● Data under study:
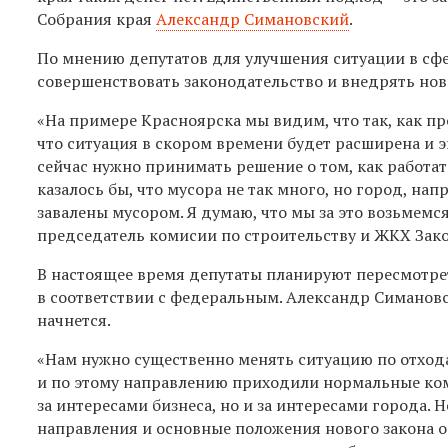
Собрания края
Александр Симановский
.
По мнению депутатов для улучшения ситуации в сф
совершенствовать законодательство и внедрять нов
«Н
а примере Красноярска мы видим, что так, как п
что ситуация в скором времени будет расширена и 
сейчас нужно принимать решение о том, как работат
казалось бы, что мусора не так много, но город, нап
завалены мусором. Я думаю, что мы за это возьмемся 
председатель комисии по строительству и ЖКХ Зак
В настоящее время депутаты планируют пересмотрет
в соответствии с федеральным. Александр Симановс
начнется.
«
Нам нужно существенно менять ситуацию по от
х
од
и по этому направлению приходили нормальные комп
за интересами бизнеса, но и за интересами города.
направления и основные положения нового закона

● About this task: Each line in the entries above that includes the string "Александр" should be extracted.

● Response to the exercise:
Александр Симановский
в соответствии с федеральным. Александр Симановс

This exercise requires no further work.